Está com a saúde em dia, adora a sua casa acolhedora e luminosa, como a cabeça dela, moderna e aberta às novidades. Quando se aposentou investiu em cursos de pintura, de memória e escreveu poesias.
O que mais gostou foram as aulas de dança, onde conheceu um jovem que lhe ensinou novos passos, que a segurou com firmeza na cintura enquanto rodopiavam pela pista e que lhe despertou o desejo adormecido de fazer amor.
– Fui amada? Não. Desejada? Também não. Paparicada? Sim, com muito carinho pelo jovem professor de dança, disse Clélia com um ar safado.

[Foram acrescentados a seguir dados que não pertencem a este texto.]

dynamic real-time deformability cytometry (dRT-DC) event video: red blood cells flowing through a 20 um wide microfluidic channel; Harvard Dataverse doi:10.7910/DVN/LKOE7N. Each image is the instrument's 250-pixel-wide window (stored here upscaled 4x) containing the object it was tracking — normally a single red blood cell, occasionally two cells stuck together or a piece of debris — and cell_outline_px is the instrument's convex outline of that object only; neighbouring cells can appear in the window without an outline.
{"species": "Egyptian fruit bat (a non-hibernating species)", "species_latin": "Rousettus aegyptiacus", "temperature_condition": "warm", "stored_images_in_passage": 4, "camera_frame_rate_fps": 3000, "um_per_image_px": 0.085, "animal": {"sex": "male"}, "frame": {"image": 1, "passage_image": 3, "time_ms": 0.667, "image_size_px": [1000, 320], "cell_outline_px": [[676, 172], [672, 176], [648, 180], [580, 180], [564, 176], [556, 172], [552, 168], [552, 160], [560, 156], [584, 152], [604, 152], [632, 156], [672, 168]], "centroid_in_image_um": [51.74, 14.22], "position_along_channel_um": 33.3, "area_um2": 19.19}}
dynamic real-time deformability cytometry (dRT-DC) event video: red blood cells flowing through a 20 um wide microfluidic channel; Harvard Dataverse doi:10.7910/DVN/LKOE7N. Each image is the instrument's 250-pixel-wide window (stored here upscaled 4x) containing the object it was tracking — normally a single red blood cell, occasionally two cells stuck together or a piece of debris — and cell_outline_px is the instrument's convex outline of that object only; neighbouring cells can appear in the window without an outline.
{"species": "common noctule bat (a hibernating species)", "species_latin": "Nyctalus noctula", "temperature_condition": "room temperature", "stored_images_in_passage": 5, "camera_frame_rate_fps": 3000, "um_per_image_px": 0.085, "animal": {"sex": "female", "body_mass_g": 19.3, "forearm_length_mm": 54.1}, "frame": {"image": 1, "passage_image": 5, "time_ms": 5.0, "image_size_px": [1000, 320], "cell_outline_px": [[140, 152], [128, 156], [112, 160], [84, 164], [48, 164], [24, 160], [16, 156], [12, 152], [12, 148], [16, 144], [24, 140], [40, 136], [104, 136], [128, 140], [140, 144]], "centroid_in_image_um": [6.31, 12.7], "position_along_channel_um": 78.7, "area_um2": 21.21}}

- Valeram os dez anos juntos. Ele me fez sentir de novo o sabor da juventude. Dançávamos, frequentávamos os melhores restaurantes e assistíamos shows e teatros. Nas viagens o meu divertido companheiro agia como um filho dedicado. Era hilário ouvir os comentários de como era afetuoso comigo, então trocávamos olhares e dávamos boas gargalhadas. Eu lhe forneci o que precisava, estudos, carro e uma academia de dança. Foi uma troca justa e deliciosa, diz ela revirando os olhos azuis cheios de prazerosas recordações.
Ultimamente se dedica a assistir séries e ler clássicos. Tem várias paqueras virtuais e afirma não ter mais fôlego para romances duradouros. Prefere viver sozinha, adora encher a casa de amigos para jogar baralho e bater longos papos. Quando pinta algo mais sério diz na lata que não quer dividir dores nem remédios, só aceita beber um bom vinho, comer bem e dançar até a festa acabar.
…
- Ele aos setenta anos se separou, porém continua casado para evitar a partilha dos bens. Sua ex se diverte com aulas de dança e de viagens de cruzeiro. Ela continua sensual, mas o rosto se tornou de boneca, onde a idade tenta se esconder atrás dos montes de botox e preenchimentos.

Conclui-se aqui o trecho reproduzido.